Man with a plan: Fitzsimons redevelopment guru bringing DTC drive to Aurora’s Anschutz


AURORA | For the Fitzsimons Redevelopment Authority, the last couple years have been marked by steady growth.

In 2012, they added a 40,000-foot wing to their headquarters, the BioScience Park Center. And in April, they broke ground on the new 112,000 square foot Bioscience 2 building north of the Anschutz Medical Campus.

But a few years from now, observers might look back on those two projects as mere blips in a massive redevelopment project that saw 150 acres in the Fitzsimons Life Science District turned into a bustling bioscience community north of Anschutz. 

To tackle that monumental project, the FRA last week announced the hiring of longtime Denver real estate developer John Shaw to oversee its real estate projects in the district.

Shaw, who oversaw the Denver Tech Center in the 1980s and worked on the redevelopment that saw the Fitzsimons Army Medical Center morph into Anschutz, said he looks forward to what the future holds for the area. 

“It is absolutely staggering the amount of activity that has occurred at Fitzsimons,” he said. “But the wonderful part is that we have 150 acres now to complete that park.
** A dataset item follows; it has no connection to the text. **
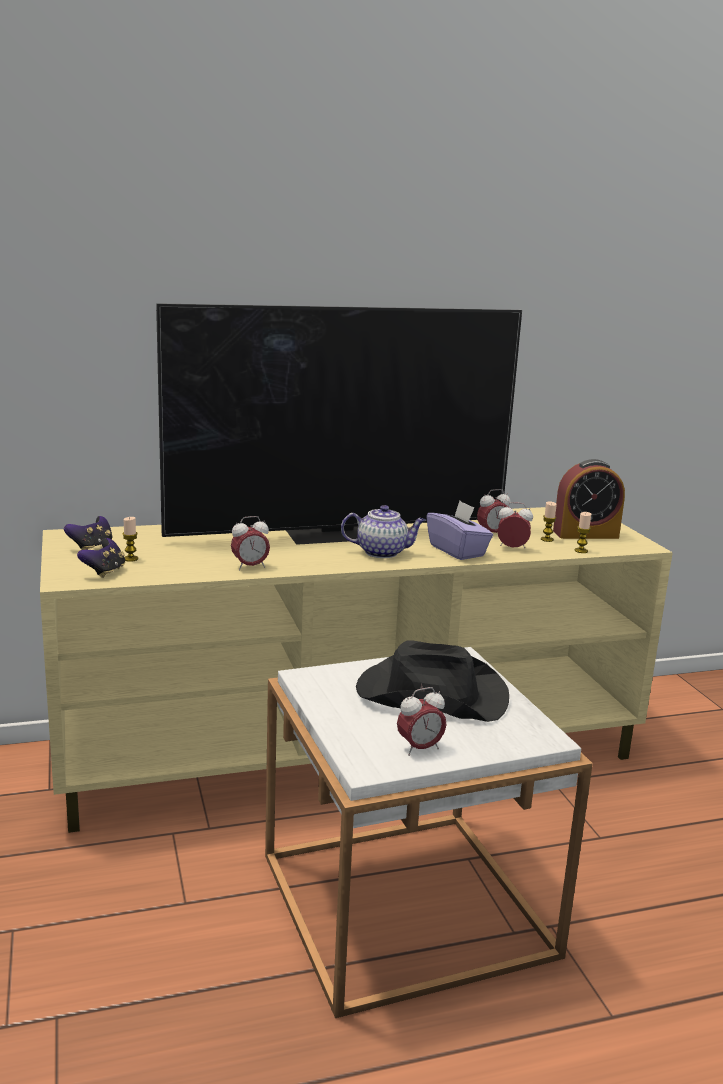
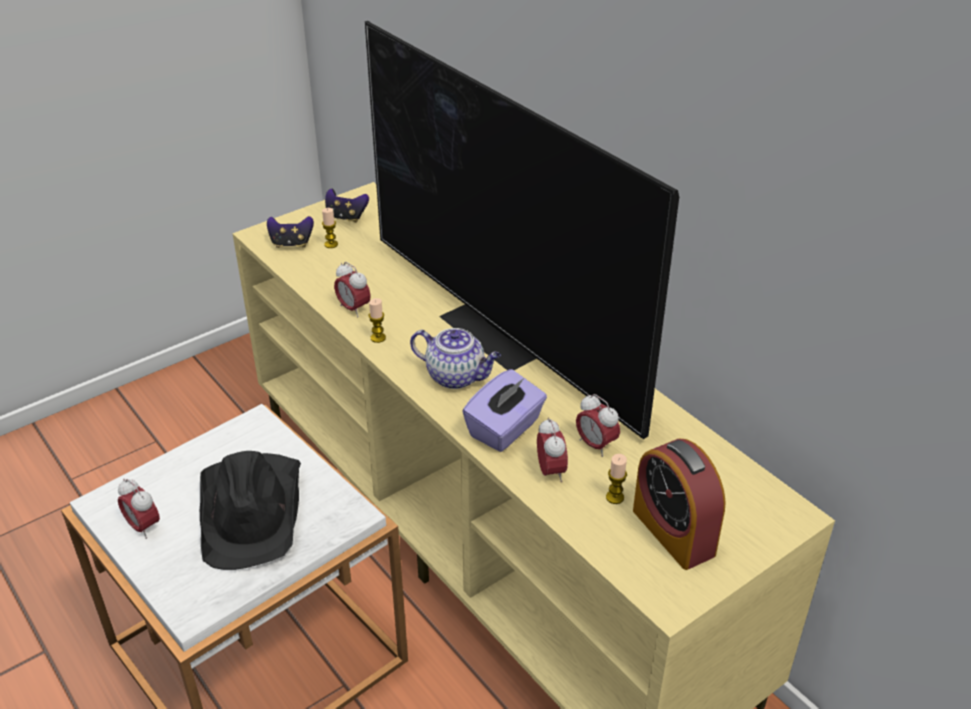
camera: 70 degrees right, 20 degrees up
(382, 552) = (457, 376): teapot -> teapot turned 45 degrees counterclockwise
(581, 551) = (592, 536): candle -> candle (378, 338)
And we have the opportunity to really think through how it should be developed.”

The FRA’s land includes much of the land north of East Montview Boulevard, including the old Fitzsimons golf course. The group’s development plans have called for turning that land into a thriving business park where bioscience and other high-tech companies mingle with researchers and other academics from the medical campus across Montview.

Shaw said he wants to look closely at how that land should be developed and whether the plans need to include further student housing options or possibly hotels and other businesses. 

Aurora Mayor Steve Hogan, who sits on the FRA’s board of directors, said Shaw is a great fit for the FRA because he has the experience with massive developments, big companies and the public sector. 

“I think that helps in terms of deciding and recommending on what the FRA maybe should and shouldn’t do,” he said. One of the biggest questions will be how to use all the space available, Hogan said. 

“What we have learned south of Montview is that you don’t need 160 acres to develop a first-class bioscience campus. You may need only 50 or 60 acres, so what do you do with the rest of it?” he said. 

FRA executive director Steve VanNurden said he wants the land north of Montview to be as busy as the Anschutz campus to the south. To do that, the organization needs someone who knows the ins and outs of real estate development, he said. 

“We needed that real estate expertise to continue to develop that north side of the campus like we have the south side,” he said. 

Shaw’s experience at Fitzsimons, which includes work on Children’s Hospital Colorado and the University Physicians Inc. properties, as well as his time on the FRA board, means he knows the area well, VanNurden said. 

Another important issue facing the campus will be transportation, he said. 

Today, about 20,000 people visit the campus every weekday. VanNurden said that once the FRA’s build out is complete, the square mile between Colfax and Fitzsimons Parkway to the north and Peoria Street east to Potomac Street will see as many as 40,000 people a day. The sheer number of people visiting that patch of land will mean making sure there are plenty of transportation options, he said. 

Shaw agreed and said the planned light rail stops on the campus and improvements on nearby Peoria Street and Interstate 225 are crucial, but so will be developing a system to move people around the campus once they are already there. 

“It’s absolutely vital to the success of the overall park that we get the transportation system to work effectively,” he said.